Despite these limitations, this study adds novel data to a relatively underexplored area by characterizing duloxetine plasma concentrations in patients with generalized anxiety disorder. We observed a clear dose–concentration relationship; however, in this response-guided titration setting and clinically selected sample, plasma levels were not reliably associated with the magnitude of symptom improvement. This finding should be interpreted cautiously, as the study design and selection of patients who tolerated and continued treatment may have limited the ability to detect a true concentration–response relationship. Accordingly, rather than indicating a lack of clinical relevance of dose or drug exposure, these results suggest that the predictive value of routine therapeutic drug monitoring for clinical response cannot be reliably determined in this context.

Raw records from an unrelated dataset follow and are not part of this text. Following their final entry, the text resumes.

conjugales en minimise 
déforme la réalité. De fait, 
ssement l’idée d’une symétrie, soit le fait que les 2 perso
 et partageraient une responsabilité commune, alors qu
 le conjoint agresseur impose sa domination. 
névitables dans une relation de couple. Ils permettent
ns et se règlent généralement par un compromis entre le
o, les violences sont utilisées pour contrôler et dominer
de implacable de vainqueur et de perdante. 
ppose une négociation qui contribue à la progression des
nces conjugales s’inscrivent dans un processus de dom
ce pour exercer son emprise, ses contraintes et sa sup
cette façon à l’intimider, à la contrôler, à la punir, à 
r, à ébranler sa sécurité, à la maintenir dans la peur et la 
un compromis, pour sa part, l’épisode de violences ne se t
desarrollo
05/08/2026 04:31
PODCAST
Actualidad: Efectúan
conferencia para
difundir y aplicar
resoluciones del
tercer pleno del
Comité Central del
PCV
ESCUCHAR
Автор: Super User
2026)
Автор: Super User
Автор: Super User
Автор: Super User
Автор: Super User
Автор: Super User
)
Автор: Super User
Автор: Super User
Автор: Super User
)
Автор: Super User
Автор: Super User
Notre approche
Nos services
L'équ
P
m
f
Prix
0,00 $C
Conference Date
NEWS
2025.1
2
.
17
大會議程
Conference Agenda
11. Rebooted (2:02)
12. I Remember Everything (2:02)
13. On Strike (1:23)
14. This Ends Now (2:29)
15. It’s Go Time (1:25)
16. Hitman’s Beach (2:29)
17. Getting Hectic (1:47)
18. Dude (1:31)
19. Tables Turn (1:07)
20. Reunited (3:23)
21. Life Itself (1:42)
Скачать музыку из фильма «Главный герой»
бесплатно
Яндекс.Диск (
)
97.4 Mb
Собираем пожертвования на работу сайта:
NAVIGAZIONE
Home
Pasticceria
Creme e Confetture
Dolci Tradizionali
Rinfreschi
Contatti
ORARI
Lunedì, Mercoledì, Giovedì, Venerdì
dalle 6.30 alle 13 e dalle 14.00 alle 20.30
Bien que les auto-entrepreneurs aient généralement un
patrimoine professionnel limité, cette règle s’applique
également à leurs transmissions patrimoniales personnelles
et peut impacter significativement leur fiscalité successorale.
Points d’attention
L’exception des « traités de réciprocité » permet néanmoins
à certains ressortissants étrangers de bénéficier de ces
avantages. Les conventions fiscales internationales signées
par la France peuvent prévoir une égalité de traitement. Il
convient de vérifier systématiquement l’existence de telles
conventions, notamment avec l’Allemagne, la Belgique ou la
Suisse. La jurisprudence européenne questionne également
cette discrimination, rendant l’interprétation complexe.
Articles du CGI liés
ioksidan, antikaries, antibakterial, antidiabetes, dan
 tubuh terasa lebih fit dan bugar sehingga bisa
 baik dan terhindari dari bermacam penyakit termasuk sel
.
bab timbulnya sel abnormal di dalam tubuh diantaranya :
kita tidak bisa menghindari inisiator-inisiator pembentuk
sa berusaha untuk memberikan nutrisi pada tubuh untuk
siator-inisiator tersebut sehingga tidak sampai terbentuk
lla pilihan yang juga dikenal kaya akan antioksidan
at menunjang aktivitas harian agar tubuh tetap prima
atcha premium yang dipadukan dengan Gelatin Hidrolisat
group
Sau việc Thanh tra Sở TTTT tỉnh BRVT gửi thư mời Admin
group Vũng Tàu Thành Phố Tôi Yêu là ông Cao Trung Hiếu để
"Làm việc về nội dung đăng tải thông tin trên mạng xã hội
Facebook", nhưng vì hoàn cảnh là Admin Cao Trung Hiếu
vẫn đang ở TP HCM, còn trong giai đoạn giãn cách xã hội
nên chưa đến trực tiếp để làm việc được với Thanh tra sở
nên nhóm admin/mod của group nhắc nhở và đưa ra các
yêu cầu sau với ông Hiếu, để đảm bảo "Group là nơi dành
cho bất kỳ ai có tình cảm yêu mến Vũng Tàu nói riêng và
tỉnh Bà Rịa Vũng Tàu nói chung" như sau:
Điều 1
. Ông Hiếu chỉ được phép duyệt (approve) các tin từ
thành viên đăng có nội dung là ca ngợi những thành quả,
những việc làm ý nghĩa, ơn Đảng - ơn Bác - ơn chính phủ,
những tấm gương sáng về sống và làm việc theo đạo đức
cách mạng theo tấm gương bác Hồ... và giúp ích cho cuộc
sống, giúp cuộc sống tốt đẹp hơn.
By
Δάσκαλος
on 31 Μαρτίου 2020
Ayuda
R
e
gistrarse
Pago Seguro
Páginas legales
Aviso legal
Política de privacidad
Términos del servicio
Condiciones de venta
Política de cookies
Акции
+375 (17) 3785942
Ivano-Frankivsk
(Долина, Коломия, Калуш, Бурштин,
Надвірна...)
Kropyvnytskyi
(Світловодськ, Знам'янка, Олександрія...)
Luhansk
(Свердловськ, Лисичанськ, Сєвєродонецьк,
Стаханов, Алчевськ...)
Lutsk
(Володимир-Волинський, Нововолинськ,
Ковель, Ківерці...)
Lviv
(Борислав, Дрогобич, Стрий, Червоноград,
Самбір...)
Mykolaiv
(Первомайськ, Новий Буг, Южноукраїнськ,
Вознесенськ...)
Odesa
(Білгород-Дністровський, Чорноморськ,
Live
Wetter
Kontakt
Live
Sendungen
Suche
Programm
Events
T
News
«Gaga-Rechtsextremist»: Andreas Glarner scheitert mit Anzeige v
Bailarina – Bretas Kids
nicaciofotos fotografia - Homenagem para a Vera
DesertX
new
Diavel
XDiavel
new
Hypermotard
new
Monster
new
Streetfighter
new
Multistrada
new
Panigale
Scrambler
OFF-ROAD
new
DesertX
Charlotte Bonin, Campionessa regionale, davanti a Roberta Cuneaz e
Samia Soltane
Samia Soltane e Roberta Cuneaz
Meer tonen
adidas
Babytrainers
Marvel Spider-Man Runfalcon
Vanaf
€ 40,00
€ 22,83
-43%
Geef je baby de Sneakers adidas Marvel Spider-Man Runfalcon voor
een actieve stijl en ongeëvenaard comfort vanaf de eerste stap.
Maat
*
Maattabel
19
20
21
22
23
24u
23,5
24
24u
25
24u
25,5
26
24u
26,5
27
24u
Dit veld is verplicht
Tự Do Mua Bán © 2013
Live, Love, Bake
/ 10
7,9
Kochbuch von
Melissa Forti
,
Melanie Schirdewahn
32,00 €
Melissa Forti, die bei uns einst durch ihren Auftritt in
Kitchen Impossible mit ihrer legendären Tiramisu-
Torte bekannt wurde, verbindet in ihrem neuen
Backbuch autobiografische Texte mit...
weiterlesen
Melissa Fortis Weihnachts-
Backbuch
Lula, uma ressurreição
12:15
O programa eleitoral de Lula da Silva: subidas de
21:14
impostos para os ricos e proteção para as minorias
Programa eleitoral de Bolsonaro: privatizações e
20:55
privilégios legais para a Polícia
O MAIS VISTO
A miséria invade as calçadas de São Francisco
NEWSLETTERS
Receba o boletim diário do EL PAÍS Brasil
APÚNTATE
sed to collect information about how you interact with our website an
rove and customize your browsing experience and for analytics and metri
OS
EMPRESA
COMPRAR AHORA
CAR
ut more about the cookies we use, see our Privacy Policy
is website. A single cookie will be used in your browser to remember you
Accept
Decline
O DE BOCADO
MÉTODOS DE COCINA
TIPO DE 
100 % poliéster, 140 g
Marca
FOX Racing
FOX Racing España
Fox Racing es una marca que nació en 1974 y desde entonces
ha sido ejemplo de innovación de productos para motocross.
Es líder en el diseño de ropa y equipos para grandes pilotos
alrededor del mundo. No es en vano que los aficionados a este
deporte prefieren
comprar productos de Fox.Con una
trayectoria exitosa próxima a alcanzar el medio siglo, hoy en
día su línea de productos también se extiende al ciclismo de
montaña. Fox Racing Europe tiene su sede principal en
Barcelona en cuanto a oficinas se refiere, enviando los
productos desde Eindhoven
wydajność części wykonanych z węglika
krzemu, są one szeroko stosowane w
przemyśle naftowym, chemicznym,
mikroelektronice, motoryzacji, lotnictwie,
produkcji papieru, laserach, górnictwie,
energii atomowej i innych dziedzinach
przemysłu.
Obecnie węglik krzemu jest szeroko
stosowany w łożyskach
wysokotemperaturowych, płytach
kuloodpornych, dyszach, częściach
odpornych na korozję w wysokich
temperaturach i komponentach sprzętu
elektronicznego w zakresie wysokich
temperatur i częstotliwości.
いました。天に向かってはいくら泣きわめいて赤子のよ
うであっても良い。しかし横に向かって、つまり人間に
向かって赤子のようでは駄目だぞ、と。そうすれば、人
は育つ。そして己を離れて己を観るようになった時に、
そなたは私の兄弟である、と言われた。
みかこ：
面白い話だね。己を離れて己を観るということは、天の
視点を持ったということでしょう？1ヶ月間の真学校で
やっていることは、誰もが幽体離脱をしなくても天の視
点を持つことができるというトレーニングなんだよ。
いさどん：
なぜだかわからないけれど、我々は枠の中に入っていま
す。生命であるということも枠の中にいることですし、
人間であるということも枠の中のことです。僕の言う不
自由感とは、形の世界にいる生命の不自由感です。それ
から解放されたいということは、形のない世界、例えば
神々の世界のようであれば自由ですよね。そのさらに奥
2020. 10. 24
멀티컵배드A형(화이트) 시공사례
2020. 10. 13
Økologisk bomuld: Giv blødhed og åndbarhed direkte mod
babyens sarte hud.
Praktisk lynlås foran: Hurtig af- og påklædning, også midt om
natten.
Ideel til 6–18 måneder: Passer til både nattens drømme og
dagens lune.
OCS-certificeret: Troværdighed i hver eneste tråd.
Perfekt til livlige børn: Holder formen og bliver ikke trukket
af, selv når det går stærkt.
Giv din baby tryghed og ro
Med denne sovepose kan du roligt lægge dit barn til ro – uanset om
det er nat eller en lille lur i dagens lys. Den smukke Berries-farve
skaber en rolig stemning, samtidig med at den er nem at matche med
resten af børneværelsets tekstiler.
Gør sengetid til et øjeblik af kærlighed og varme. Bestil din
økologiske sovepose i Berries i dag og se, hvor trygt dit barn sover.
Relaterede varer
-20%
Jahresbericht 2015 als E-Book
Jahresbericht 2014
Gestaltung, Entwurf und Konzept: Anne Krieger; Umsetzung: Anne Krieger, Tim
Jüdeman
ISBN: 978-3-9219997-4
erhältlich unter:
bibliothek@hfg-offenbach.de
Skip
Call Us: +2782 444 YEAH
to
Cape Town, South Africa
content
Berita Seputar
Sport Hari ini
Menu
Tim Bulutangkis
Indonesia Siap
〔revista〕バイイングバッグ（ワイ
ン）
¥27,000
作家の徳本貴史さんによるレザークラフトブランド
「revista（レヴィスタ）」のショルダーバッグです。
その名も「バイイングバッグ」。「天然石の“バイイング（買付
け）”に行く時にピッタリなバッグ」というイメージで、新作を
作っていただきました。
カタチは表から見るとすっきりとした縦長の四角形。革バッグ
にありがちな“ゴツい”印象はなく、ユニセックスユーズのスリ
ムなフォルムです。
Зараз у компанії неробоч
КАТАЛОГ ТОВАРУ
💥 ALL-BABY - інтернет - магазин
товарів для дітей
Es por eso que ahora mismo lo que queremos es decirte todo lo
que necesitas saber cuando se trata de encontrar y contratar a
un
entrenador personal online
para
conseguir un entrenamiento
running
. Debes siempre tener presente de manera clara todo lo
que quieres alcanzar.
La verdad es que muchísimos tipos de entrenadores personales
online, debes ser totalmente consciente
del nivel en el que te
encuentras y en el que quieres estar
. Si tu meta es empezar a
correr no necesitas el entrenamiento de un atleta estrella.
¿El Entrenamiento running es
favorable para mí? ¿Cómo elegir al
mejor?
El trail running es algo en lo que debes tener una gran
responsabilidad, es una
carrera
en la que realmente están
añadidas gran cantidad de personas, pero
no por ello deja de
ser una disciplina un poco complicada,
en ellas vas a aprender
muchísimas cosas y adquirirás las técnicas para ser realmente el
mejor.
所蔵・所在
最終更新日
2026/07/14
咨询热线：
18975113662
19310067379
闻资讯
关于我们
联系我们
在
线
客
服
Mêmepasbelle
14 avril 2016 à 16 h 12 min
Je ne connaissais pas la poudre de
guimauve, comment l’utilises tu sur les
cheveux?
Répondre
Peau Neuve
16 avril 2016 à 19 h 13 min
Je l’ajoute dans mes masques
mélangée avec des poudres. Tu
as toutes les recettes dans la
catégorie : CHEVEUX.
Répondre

Nevertheless, TDM may still be informative in selected pharmacokinetically sensitive or treatment-resistant cases, particularly when adherence, drug interactions, or metabolic variability are of concern. Age and smoking status emerged as significant determinants of plasma exposure, underscoring the relevance of individual pharmacokinetic factors in clinical practice. Future prospective studies with larger samples, inclusion of early non-responders, genetic stratification, and longitudinal symptom trajectories are warranted to better identify patient subgroups in whom TDM-guided duloxetine dosing may be clinically beneficial.